- [Work item] Put every line of text from the items below into a single numbered list, leaving out blank lines and omitting the pictures.

- [Recorded data]
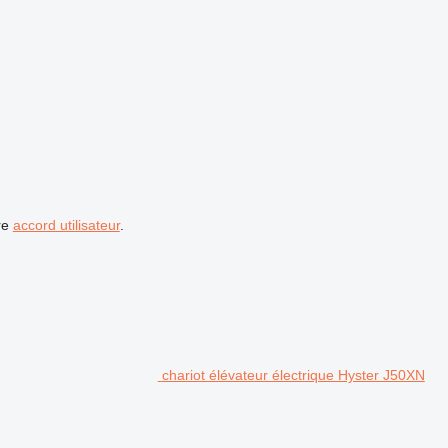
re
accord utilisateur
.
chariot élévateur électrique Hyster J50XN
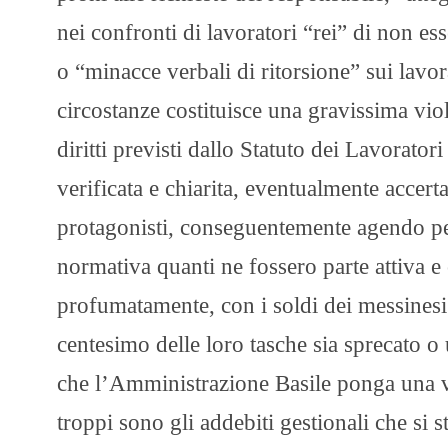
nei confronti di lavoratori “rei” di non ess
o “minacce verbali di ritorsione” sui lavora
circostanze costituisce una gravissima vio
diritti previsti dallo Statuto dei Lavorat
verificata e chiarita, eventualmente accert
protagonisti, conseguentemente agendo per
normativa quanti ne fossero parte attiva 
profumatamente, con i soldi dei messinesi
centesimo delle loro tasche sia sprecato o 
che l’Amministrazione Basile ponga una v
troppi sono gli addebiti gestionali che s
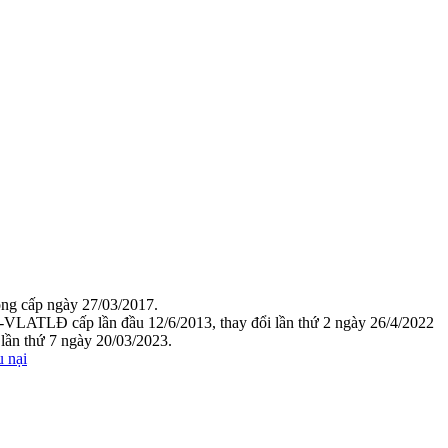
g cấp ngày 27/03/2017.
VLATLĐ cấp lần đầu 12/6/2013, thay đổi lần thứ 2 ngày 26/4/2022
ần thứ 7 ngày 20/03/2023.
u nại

- [Result below]
1. re
2. accord utilisateur
3. .
4. chariot élévateur électrique Hyster J50XN
5. nei confronti di lavoratori “rei” di non ess
6. o “minacce verbali di ritorsione” sui lavora
7. circostanze costituisce una gravissima vio
8. diritti previsti dallo Statuto dei Lavorat
9. verificata e chiarita, eventualmente accert
10. protagonisti, conseguentemente agendo per
11. normativa quanti ne fossero parte attiva 
12. profumatamente, con i soldi dei messinesi
13. centesimo delle loro tasche sia sprecato o 
14. che l’Amministrazione Basile ponga una v
15. troppi sono gli addebiti gestionali che s
16. g cấp ngày 27/03/2017.
17. VLATLĐ cấp lần đầu 12/6/2013, thay đổi lần thứ 2 ngày 26/4/2022
18. ần thứ 7 ngày 20/03/2023.
19. u nại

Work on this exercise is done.